**Challenge:**
Lay out all the data below as a JSON list of strings, with one string for each line and no entries for blank lines. Leave the pictures out of the answer.

* BEGIN *

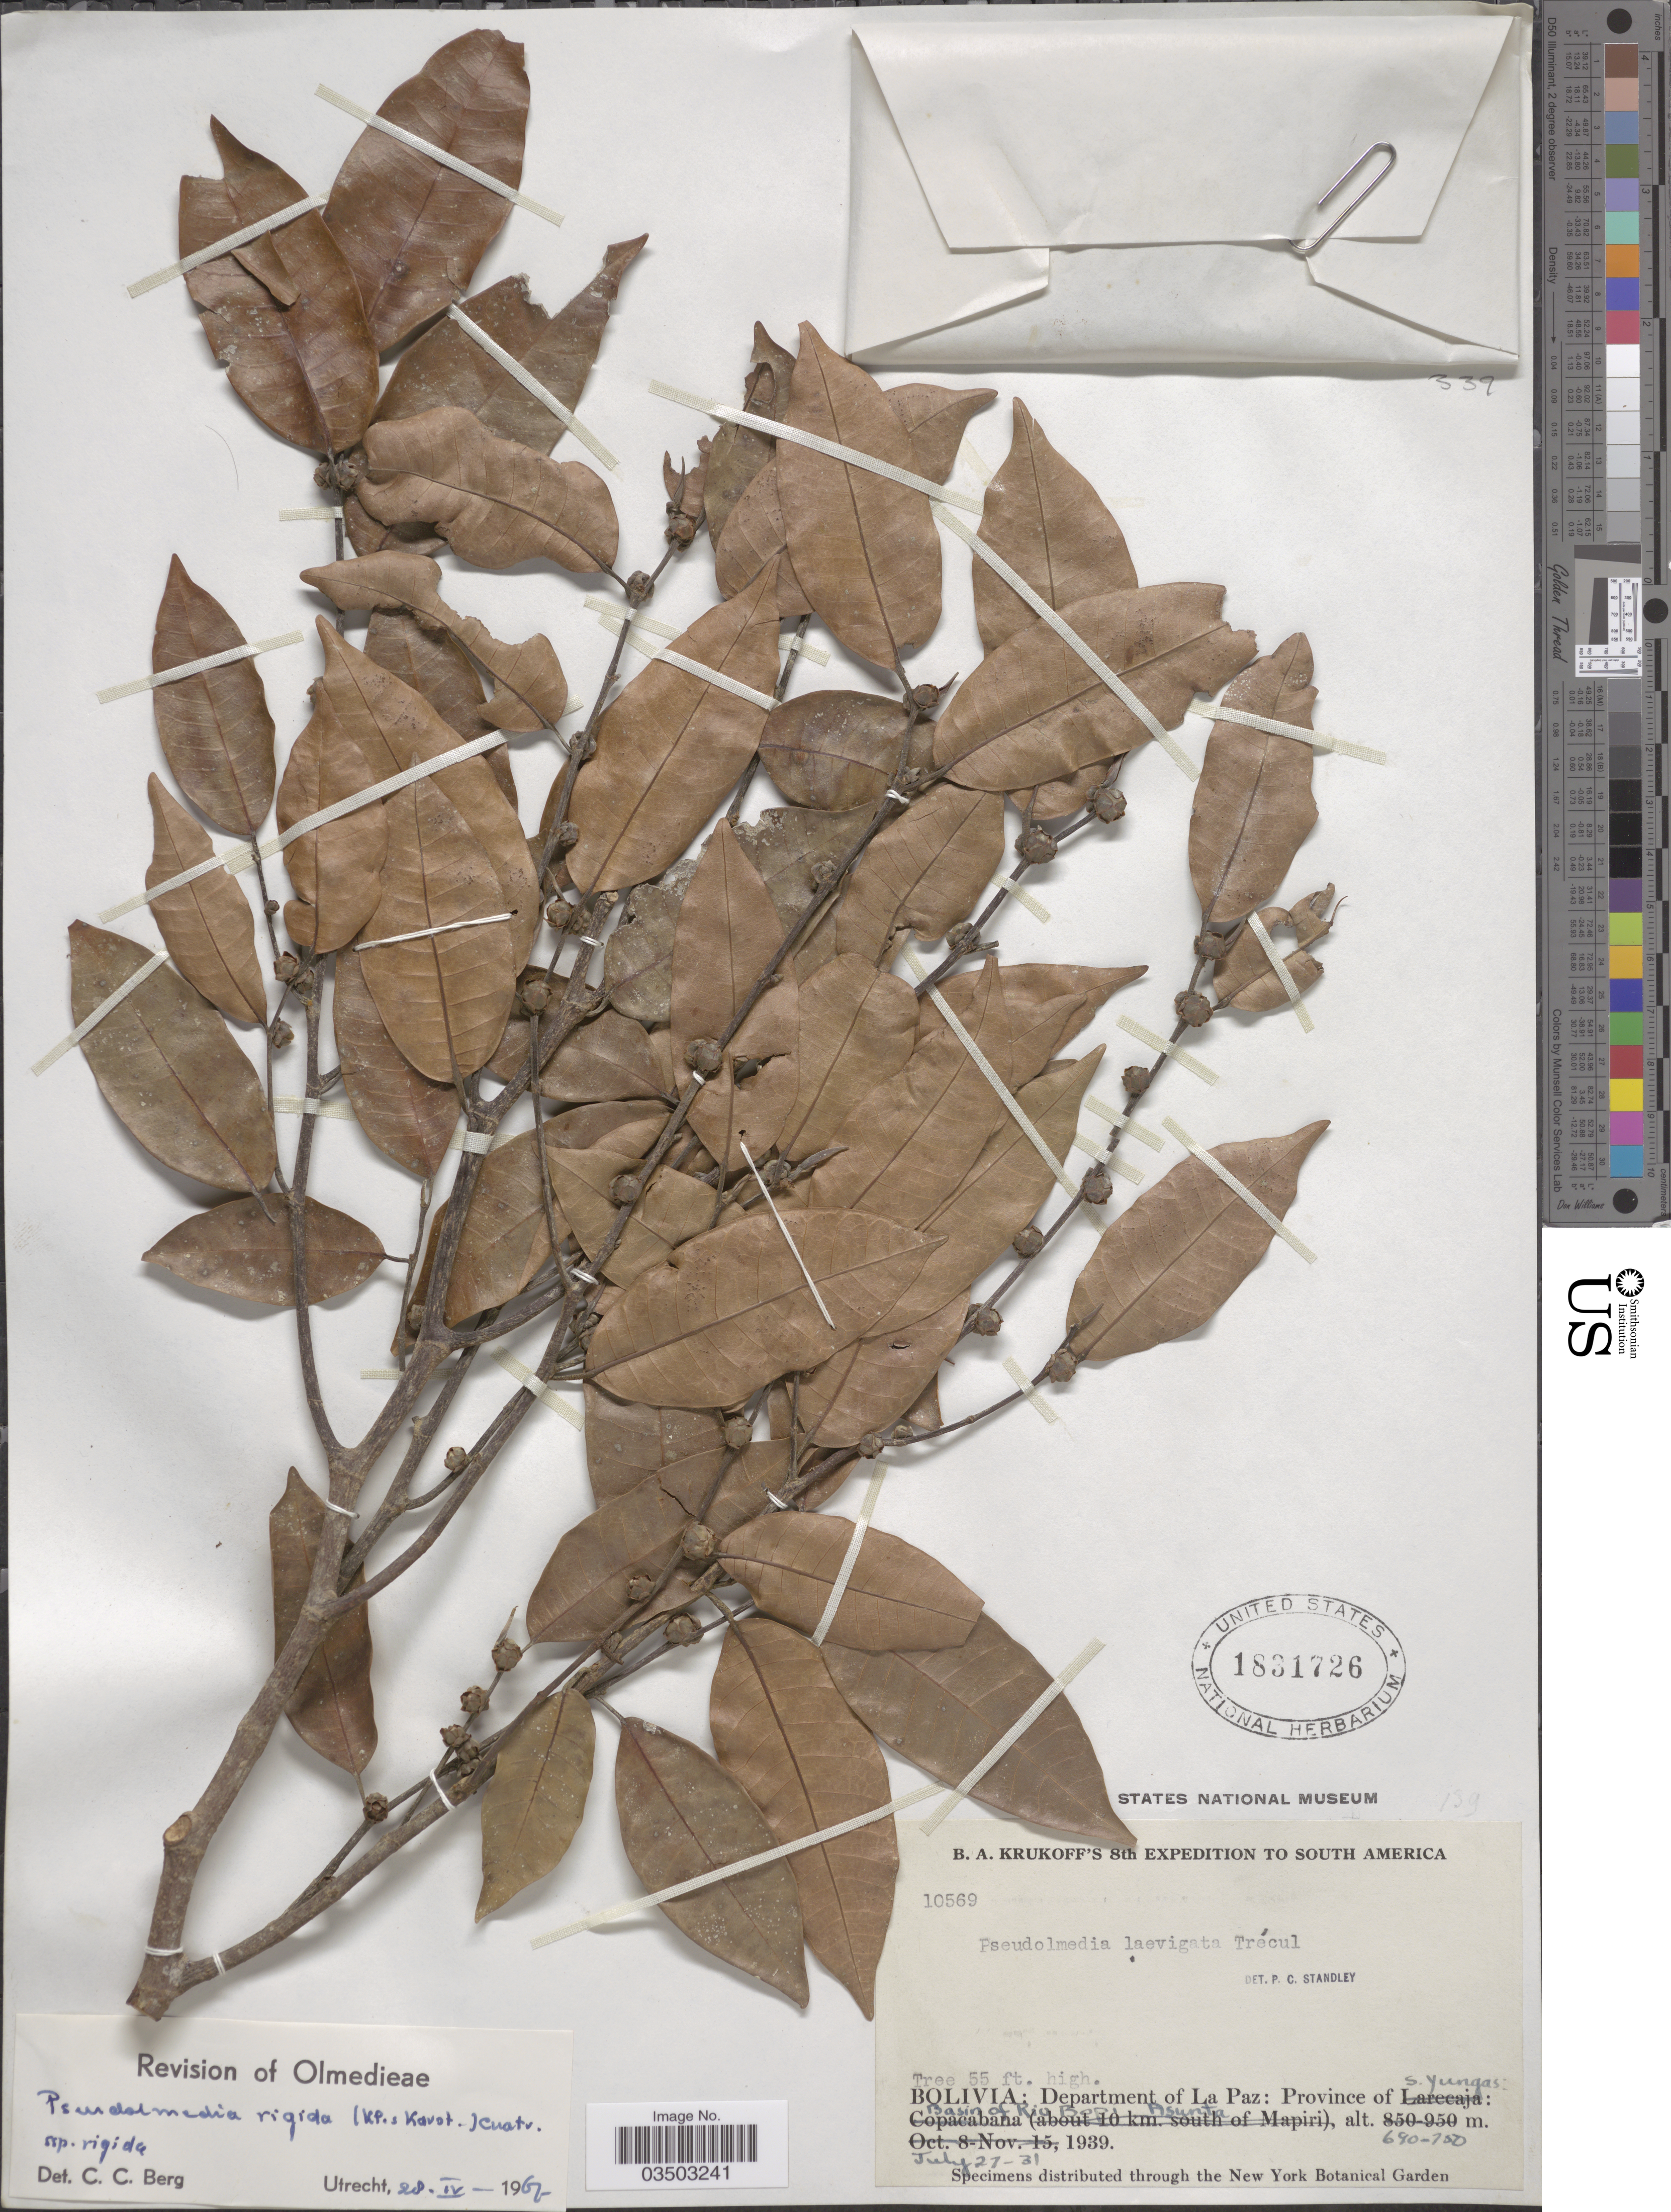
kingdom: Plantae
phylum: Tracheophyta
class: Magnoliopsida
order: Rosales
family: Moraceae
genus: Pseudolmedia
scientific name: Pseudolmedia rigida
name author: (Klotzsch & H. Karst.) Cuatrec.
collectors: B. A. Krukoff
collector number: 10569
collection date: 1939-07-27/1939-07-31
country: Bolivia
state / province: La Paz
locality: Department of La Paz: Province of S. Yungas: Basin of Rio Bopi Asunta.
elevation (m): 690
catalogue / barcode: US 1831726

* END *

**Exercise answer:**
[
  "kingdom: Plantae",
  "phylum: Tracheophyta",
  "class: Magnoliopsida",
  "order: Rosales",
  "family: Moraceae",
  "genus: Pseudolmedia",
  "scientific name: Pseudolmedia rigida",
  "name author: (Klotzsch & H. Karst.) Cuatrec.",
  "collectors: B. A. Krukoff",
  "collector number: 10569",
  "collection date: 1939-07-27/1939-07-31",
  "country: Bolivia",
  "state / province: La Paz",
  "locality: Department of La Paz: Province of S. Yungas: Basin of Rio Bopi Asunta.",
  "elevation (m): 690",
  "catalogue / barcode: US 1831726"
]